Political conventions are meant to be one-sided versions of the truth. So let’s cut some slack to Republicans, and before them the Democrats, for engaging in hyperbole to try to sway the few undecided voters who might have tuned in to their respective shenanigans.
That said, a bit of news from a CBS News/YouGov poll that came out last Sunday, the day before the GOP kicked off its convention, deserved more attention, though for sure it would not have come from Republicans during their staged proceedings. Indeed, two of the nation’s most current and pressing crises—the COVID-19 pandemic and the recurring shooting by police of people of color that has supercharged the Black Lives Matter movement—hardly rated any mention except to pat the administration on its back for its pandemic response and to vigorously support law enforcement.
The CBS News/YouGov survey found that 57% of Republicans say the level of deaths from the coronavirus is “acceptable.” At the time of the survey the death count was more than 176,000. It is now 180,000-plus.
Even more Republicans, 73%, believe the Trump administration’s response to the pandemic is “going well.”
By comparison, 67% of independents and 90% of Democrats said the death toll was “not acceptable,” while 62% of all voters said the response is “going badly.”
The alternative universe that Donald Trump lives in has permeated down to his legion of supporters. Sixty-four percent believe deaths are really “fewer than reported.”
Black lives apparently do not matter too much to Republicans—81% felt recent attention to discrimination was “too much.” Only 12% of Democrats shared that opinion (https://www.cbsnews.com/amp/news/republicans-economy-coronavirus-opinion-poll-cbs-news-battleground-tracker/).
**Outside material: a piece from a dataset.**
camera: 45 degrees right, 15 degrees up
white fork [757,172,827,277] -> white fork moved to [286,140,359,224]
Those populating today’s Republican Party, including those Dixiecrats who switched to the GOP back in the 1960s after civil rights legislation was passed by Democrats, have resisted extending civil and voting rights to minorities. So it is not surprising that Republicans as a group fail to see any merit in the Black Lives Matter movement.
Perhaps because Blacks and Latinos have been disproportionally affected and killed by the coronavirus Republicans have displayed less empathy for the victims. How else to rationally explain why 57% think the death toll is “acceptable”?
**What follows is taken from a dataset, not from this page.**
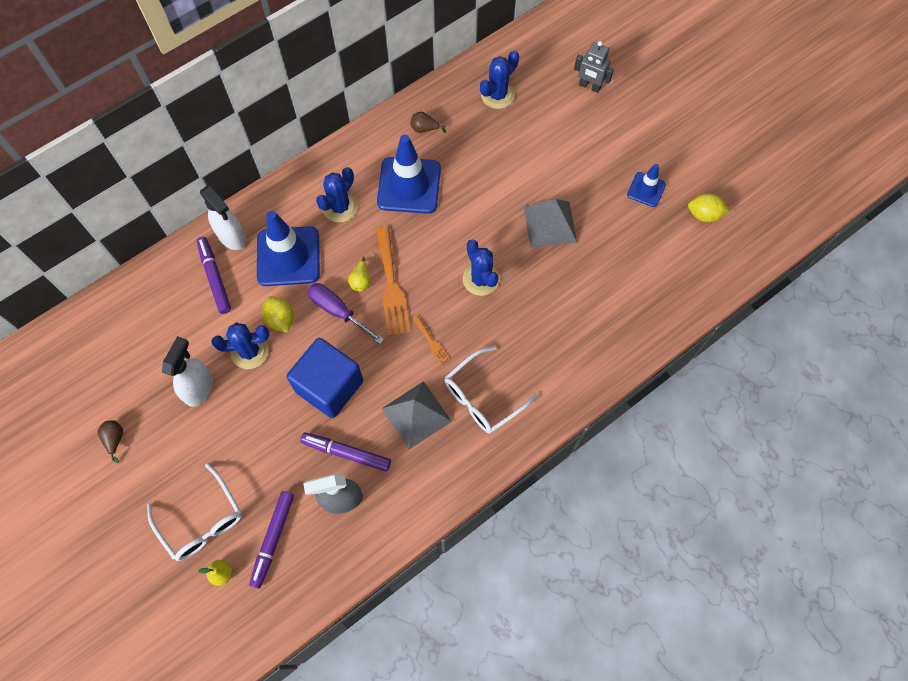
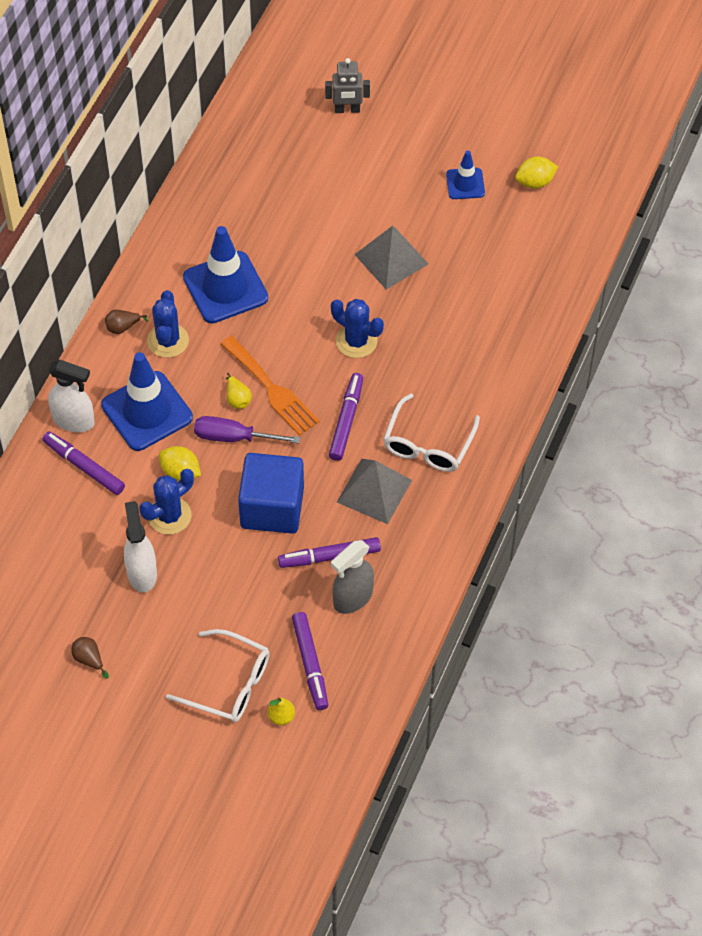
camera: 30 degrees left, 10 degrees down
brown pear [411,112,446,133] -> brown pear moved to [105,309,148,334]
orange fork [413,316,450,365] -> purple marker [329,373,363,461]
blue cactus [480,51,519,109] -> none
Has Donald Trump so inured Republicans to tragedy that they blithely accept losses that should appall even the most hard-hearted among us? Similarly, has Donald Trump’s America reverted to antebellum attitudes that ascribed less than human values to people of color? Is that why his base did not protest when children from Latino asylum seeking families were ripped from their parents at the border and incarcerated in cages?
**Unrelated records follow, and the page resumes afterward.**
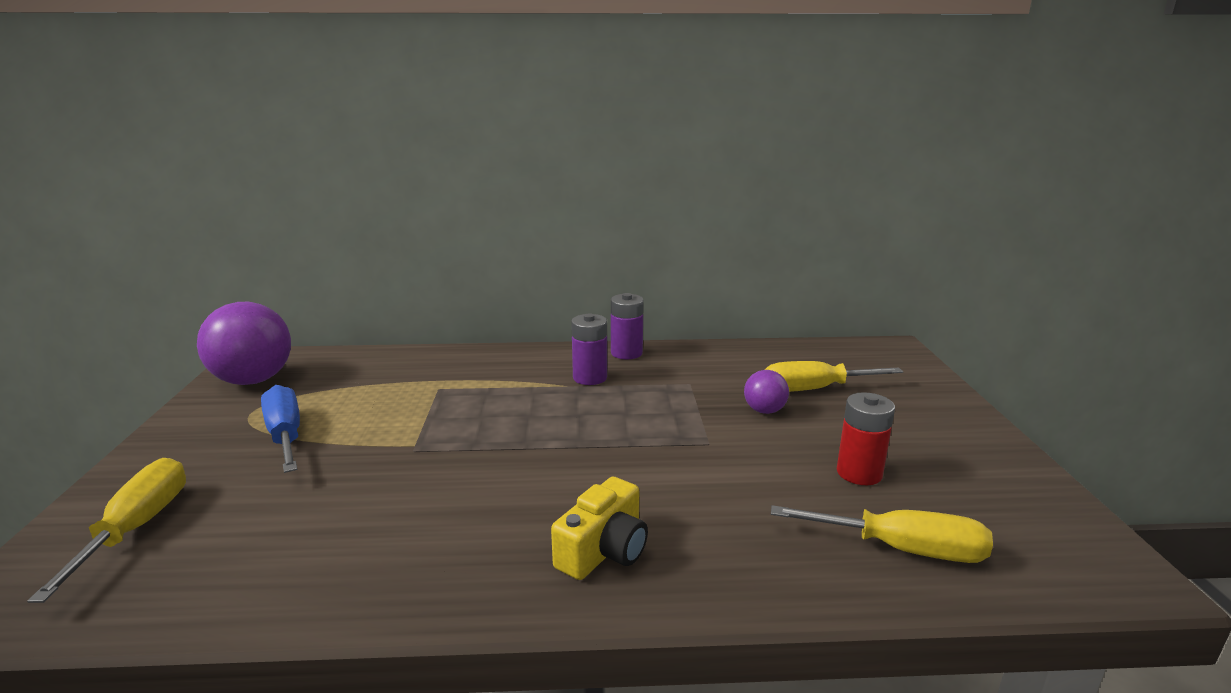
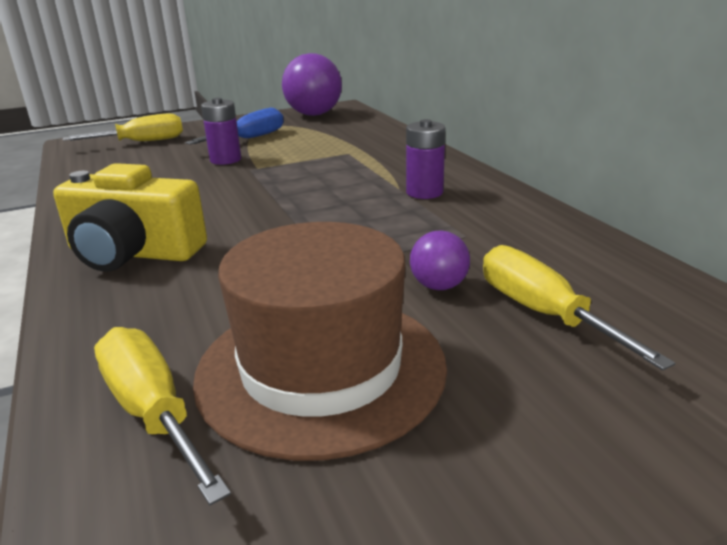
camera: 70 degrees right, 5 degrees up
yellow camera [551,477,648,580] -> yellow camera [53,163,207,272], size x1.54
purple battery [611,293,644,359] -> purple battery moved to [201,98,241,165]
yellow screwdriver [771,505,993,563] -> yellow screwdriver turned 150 degrees clockwise [94,327,231,505]
red battery [837,392,895,485] -> brown hat [193,222,447,461]

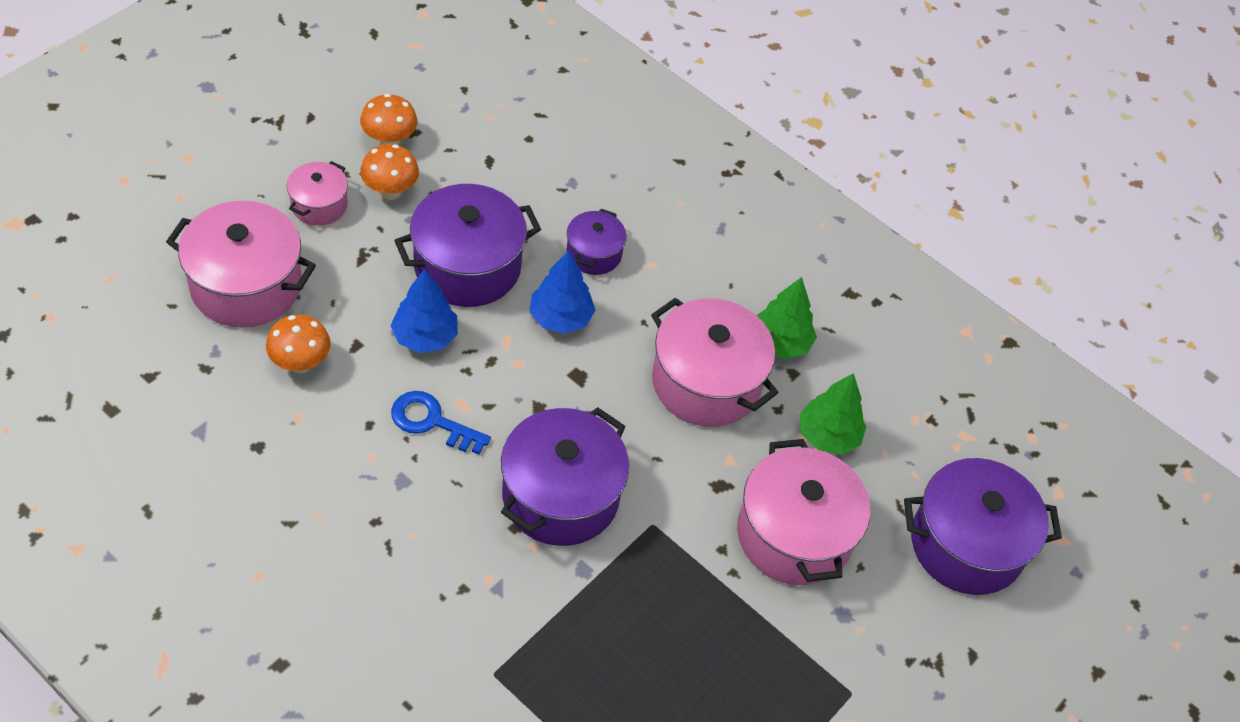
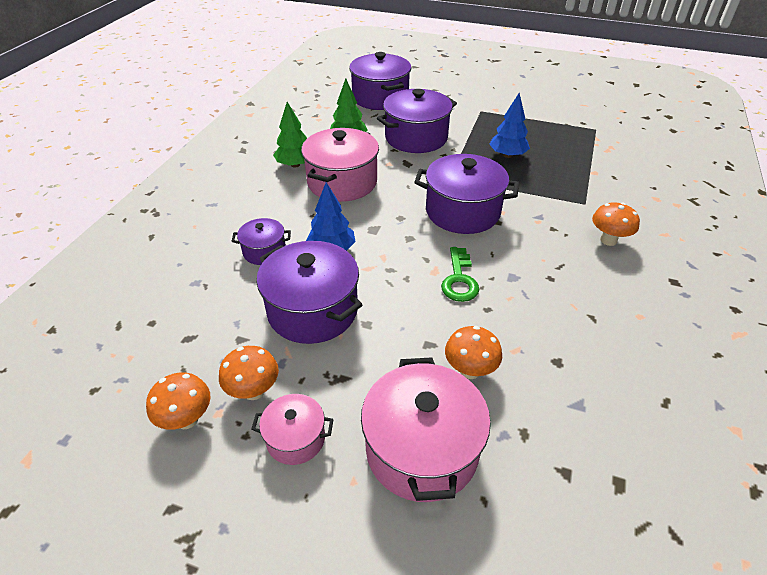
camera: 105 degrees left, 10 degrees down
blue tree [391,269,458,353] -> blue tree moved to [489,93,530,158]
blue key [391,391,491,454] -> green key [441,247,479,302]
pink pot [737,439,870,585] -> purple pot [377,89,457,153]
none -> orange mushroom [592,202,640,246]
If only Melania’s “compassionate” voice was the voice of the Trump administration, some observers wished after her convention speech. Perhaps because her life story did not begin with food ladled by a silver spoon Melania might be able to relate to the common folk, in sharp contrast to her husband’s gilded and discriminatory upbringing.
Upon closer reflection, she is an enabler. Did she really say Donald is “totally honest”? That implies he doesn’t lie. I’m not talking about the type of political misrepresentations that all pols do to hide or obscure secret negotiations or other national security issues. Donald Trump’s memory of what he has said or tweeted lasts a nano second. Apparently, Melania is either not reading or listening. Or she, too, lacks total recall.
Her “perfection” as a First Lady has been shattered by the pending release of a tell-all book by her former BFF and White House aide, Stephanie Winston Wolkoff.
In “Melania and Me: The Rise and Fall of My Friendship with the First Lady,” Wolkoff asserts Melania did not move into the White House with her husband for several months until a new toilet and shower could be installed in her quarters. Could it be she deemed it unacceptable to use facilities previously used by a Black couple, Michelle and Barack Obama?
Wolkoff ends her gossipy treatise by writing Melania “told me in her way that she was not part of the solution, she was part of the problem. Not speaking up, and not fighting, against the problem, is being part of the problem, and I learned that the hard way.”